Check every line in the listing below for "pinky". Copy the ones where it occurs.

PROVIDED DATA
>>

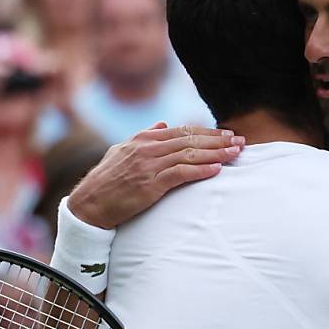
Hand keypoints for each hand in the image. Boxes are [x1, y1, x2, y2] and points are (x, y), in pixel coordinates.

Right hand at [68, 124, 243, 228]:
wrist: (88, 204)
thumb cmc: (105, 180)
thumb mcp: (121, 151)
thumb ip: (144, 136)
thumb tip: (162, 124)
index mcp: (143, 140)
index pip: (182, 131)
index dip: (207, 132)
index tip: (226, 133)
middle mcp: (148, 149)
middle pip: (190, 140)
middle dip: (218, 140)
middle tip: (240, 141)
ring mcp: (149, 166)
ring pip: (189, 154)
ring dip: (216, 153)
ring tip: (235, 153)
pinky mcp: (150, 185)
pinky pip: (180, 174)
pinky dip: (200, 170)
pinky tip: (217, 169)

<<
>>

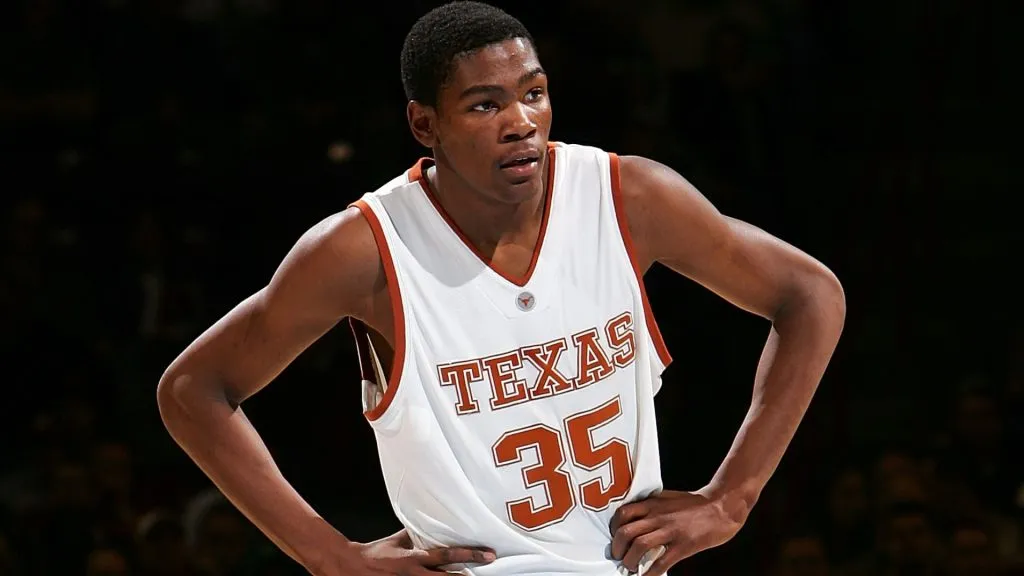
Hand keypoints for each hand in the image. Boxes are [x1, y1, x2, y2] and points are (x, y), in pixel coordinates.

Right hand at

<<

TASK RESPONSE
pinky mcp: (150, 185)
pinky pip: (180, 174)
pinky dip: (200, 170)
pinky tip: (217, 169)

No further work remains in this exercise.